Die Hauptfigur des Stop-Motion-Werks, ein gezeichnetes weißes Bärchens namens Who The Bear, ist so etwas wie ein Comic-Sokrates der Kunstwelt, der sich über Fragen den großen Themen des Lebens annähert. Zu heiter anmutender Zirkus-Musik macht sich Who Gedanken über Machtverhältnisse, Identität und die Klimakrise: "Wer wird die Welt vorm Schmelzen retten?", fragt sich der Bär, während er mit Greta-Thunberg-Regenmantel im Meer versinkt. "Wer hat wessen Geschichte geschrieben?", "Wer hat die Artefakte gestohlen?".
Fujiwara, der in Berlin lebt und unter anderem für den Preis der Nationalgalerie nominiert war, hat Who The Bear während des ersten Corona-Lockdowns 2020 entworfen. "Ich habe meinen Cartoon als Dada-esque Antwort auf zunehmend extreme und unverständliche Zeiten geschaffen", sagt der Künstler selbst. Als Figur ohne geschlechtliche oder ethnische Zuschreibung könne sie dabei helfen, eine Sprache zu finden, mit der man über komplexe Ideen und auch Tabus in einer Ära der Identitätspolitik sprechen könne. "Who The Bear ist nur ein Bild, das seinen Platz in einer Welt der Bilder" sucht.

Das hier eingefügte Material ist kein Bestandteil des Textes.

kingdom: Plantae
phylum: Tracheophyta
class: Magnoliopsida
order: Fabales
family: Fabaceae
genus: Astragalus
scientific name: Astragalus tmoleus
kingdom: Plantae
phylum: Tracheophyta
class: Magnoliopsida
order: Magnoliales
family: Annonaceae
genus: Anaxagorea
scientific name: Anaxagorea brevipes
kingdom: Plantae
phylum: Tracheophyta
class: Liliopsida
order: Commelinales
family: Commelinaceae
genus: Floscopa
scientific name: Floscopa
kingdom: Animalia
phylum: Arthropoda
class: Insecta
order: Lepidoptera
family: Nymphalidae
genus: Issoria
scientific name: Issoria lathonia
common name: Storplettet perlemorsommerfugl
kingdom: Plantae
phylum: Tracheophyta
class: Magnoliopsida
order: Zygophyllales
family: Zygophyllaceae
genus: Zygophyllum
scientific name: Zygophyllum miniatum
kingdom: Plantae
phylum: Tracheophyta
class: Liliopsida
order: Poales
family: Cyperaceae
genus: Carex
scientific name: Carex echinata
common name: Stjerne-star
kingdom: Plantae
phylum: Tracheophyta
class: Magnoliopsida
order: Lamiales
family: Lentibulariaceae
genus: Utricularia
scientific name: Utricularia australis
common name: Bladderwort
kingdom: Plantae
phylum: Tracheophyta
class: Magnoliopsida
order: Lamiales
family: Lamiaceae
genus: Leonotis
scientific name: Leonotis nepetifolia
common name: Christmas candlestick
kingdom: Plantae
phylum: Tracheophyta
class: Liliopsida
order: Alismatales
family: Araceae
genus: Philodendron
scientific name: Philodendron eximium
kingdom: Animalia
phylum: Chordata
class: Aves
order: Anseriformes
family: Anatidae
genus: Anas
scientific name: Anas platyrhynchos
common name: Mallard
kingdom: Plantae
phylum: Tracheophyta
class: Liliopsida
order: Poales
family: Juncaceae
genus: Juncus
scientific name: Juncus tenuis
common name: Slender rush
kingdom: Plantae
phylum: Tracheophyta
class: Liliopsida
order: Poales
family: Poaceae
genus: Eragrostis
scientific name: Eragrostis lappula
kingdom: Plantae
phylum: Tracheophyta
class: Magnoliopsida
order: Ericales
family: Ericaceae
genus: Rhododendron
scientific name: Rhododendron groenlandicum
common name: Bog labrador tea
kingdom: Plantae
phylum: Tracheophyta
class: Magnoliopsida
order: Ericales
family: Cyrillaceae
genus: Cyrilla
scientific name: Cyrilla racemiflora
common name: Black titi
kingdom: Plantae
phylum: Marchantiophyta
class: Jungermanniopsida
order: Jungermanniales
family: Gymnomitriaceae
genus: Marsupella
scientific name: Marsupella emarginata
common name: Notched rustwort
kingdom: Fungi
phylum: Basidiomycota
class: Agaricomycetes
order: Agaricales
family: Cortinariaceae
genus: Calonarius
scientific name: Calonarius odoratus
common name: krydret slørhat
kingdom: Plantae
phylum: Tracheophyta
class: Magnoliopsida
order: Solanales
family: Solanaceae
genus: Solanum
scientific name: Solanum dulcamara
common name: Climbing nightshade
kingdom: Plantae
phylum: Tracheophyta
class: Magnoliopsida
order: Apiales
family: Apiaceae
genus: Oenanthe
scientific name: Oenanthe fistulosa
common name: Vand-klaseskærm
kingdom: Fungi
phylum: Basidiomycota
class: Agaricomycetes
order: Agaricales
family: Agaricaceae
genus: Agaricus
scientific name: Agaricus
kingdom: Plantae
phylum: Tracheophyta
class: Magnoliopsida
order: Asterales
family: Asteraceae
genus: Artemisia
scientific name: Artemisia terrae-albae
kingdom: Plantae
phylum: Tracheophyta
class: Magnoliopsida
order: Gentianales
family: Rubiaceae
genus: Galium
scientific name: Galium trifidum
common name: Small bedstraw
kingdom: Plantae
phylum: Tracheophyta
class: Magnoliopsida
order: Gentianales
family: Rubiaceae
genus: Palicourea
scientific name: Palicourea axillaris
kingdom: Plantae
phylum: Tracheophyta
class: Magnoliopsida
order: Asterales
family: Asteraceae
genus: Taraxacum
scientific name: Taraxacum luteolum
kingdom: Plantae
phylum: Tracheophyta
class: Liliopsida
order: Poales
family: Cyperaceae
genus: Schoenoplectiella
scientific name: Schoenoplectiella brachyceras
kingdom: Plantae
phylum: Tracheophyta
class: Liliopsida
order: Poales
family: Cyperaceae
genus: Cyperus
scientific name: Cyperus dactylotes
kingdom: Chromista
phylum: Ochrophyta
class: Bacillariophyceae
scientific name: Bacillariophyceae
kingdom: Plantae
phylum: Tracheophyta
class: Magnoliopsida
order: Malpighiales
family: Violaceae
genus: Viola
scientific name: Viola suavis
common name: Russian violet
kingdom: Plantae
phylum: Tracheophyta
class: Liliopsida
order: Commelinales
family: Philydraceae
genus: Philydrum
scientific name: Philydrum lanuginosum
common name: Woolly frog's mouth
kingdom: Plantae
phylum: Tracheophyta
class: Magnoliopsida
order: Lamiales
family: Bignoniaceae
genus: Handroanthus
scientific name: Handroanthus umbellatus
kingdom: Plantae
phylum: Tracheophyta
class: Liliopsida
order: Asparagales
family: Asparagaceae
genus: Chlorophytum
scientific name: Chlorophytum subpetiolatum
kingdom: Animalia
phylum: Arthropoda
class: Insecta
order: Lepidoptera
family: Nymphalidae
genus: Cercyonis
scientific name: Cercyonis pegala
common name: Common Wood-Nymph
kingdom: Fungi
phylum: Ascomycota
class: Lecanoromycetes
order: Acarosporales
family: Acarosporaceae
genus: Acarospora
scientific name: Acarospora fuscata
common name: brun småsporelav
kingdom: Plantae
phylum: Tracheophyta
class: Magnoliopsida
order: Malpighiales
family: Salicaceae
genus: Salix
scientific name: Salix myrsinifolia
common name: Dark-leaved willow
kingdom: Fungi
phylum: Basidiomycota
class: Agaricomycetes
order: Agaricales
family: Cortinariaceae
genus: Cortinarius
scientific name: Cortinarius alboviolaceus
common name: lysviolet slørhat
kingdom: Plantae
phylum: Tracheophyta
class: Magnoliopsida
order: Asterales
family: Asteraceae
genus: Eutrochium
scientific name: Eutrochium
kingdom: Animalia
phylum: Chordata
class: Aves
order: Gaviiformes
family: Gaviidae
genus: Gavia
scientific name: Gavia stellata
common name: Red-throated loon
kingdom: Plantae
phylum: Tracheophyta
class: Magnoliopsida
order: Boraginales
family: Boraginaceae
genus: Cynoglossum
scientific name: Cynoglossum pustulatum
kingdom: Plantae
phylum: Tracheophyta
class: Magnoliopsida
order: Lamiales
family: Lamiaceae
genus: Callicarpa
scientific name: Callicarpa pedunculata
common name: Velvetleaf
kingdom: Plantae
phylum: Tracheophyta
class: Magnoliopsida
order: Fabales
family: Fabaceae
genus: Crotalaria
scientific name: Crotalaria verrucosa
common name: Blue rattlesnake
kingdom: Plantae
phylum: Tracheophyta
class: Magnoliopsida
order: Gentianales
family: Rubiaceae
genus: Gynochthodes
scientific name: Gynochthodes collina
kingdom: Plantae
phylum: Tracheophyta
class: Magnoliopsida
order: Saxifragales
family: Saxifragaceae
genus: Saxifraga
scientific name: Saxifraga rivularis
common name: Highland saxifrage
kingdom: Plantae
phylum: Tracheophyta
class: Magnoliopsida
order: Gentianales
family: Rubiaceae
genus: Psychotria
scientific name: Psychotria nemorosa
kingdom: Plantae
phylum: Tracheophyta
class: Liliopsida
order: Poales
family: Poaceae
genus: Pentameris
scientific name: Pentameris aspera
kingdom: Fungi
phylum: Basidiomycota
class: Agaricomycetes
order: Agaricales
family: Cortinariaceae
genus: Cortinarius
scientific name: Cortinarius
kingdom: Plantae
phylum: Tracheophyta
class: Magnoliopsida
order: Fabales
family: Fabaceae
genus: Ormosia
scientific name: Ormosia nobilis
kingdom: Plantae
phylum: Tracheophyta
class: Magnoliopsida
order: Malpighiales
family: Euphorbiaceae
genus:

Nach einem Gastspiel in der Fondazione Prada 2021 wird Who The Bear nun auf die großen Leinwände im öffentlichen Raum losgelassen. Wenn man sich über die Allgegenwart von Bildern und das Stimmengewirr in der zeitgenössischen Medienwelt Gedanken machen möchte, gibt es für das Video kaum passendere Orte.